Offred knows she and the other handmaids will be punished for defying orders and refusing to kill Janine. And so, she waits. “This might be the last time I have to wait. But I don’t know what I’m waiting for,” she tells herself, a line pulled directly from Margaret Atwood’s text. But she’s not scared — instead, she feels “serene.”
“There’s a kind of hope, it seems, even in futility,” she muses. She tried to make the world a better place, even just a little bit, for Hannah. Then the inevitable happens: She sees a black van out the window, and Nick comes into her room and whispers, “Just go with it. Trust me.” Two guards enter and lead her out of the house, past a heartbroken Rita (a whisper from Offred points her in the direction of all the letters, and I wonder what she’ll do with them), an indignant Serena Joy (“After everything we’ve done for you!”), and the Commander, who can’t stop what’s happening.
Her head held high, she enters the back of the van and embarks toward an uncertain future. Atwood’s text is again used word for word: “Whether this is my end or a new beginning I have no way of knowing: I have given myself over into the hands of strangers, because it can’t be helped,” she tells us. “And so I step up, into the darkness within; or else the light.”
That, of course, is where Offred’s part of The Handmaid’s Tale novel ends — there’s an epilogue, but that also doesn’t provide definitive answers about what happens to Offred after the van.
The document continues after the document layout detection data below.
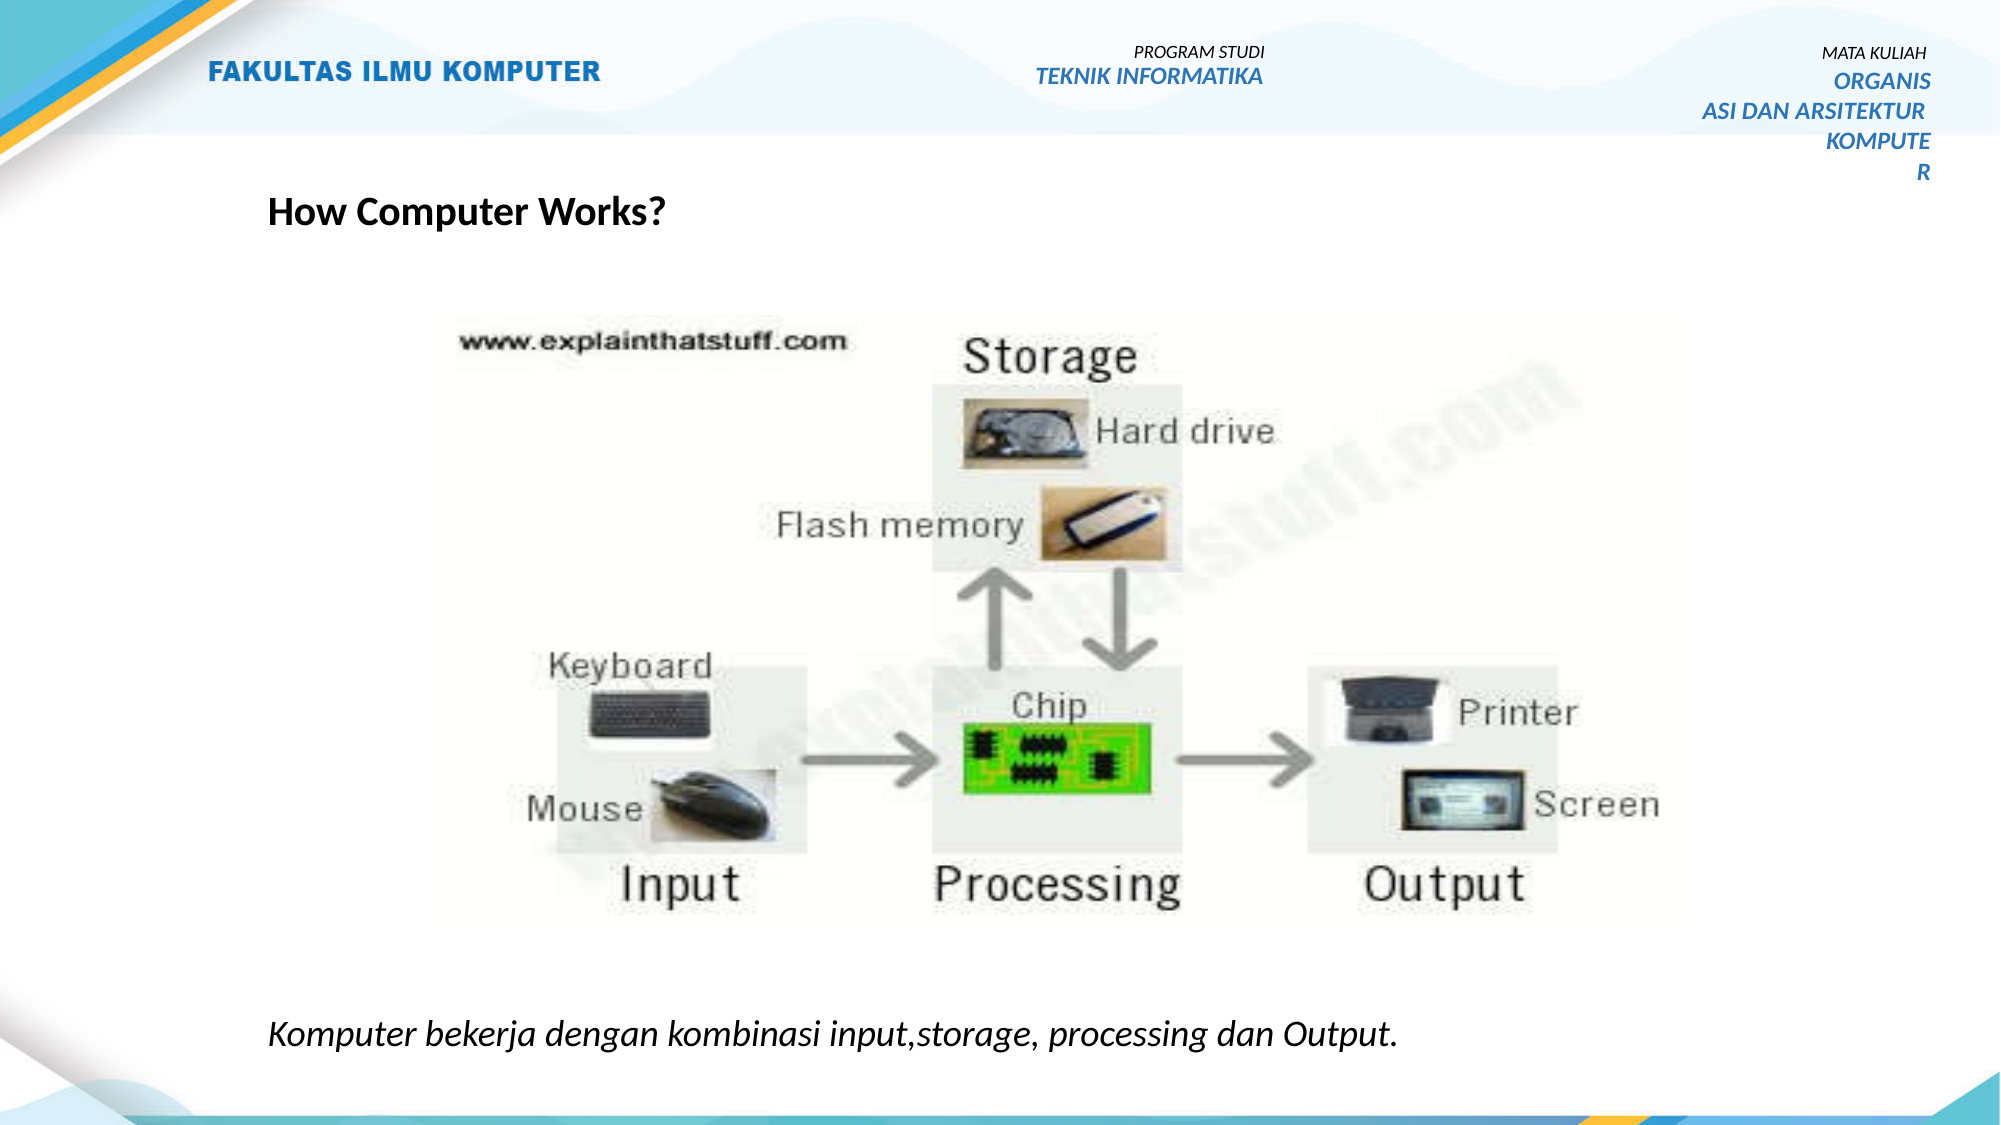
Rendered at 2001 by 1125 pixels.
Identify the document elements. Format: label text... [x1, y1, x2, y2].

text_box [0, 0, 2000, 1125]
text_box How Computer Works? [265, 188, 677, 234]
text_box [433, 315, 1684, 925]
text_box Komputer bekerja dengan kombinasi input,storage, processing dan Output. [265, 1012, 1414, 1054]
text_box PROGRAM STUDI TEKNIK INFORMATIKA [1033, 40, 1272, 90]
text_box MATA KULIAH ORGANISASI DAN ARSITEKTUR KOMPUTER [1611, 38, 1933, 110]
Is this a journey toward imprisonment and death? An escape plan devised by the resistance? We don’t know, and neither does she, but Offred is ready to accept whatever comes. And we’ll find out more when the show returns for its second season.
And so, I’ll end this recap — and this riveting season — the same way that Professor Pieixoto does in that epilogue, with an invitation for discourse: “Are there any questions?”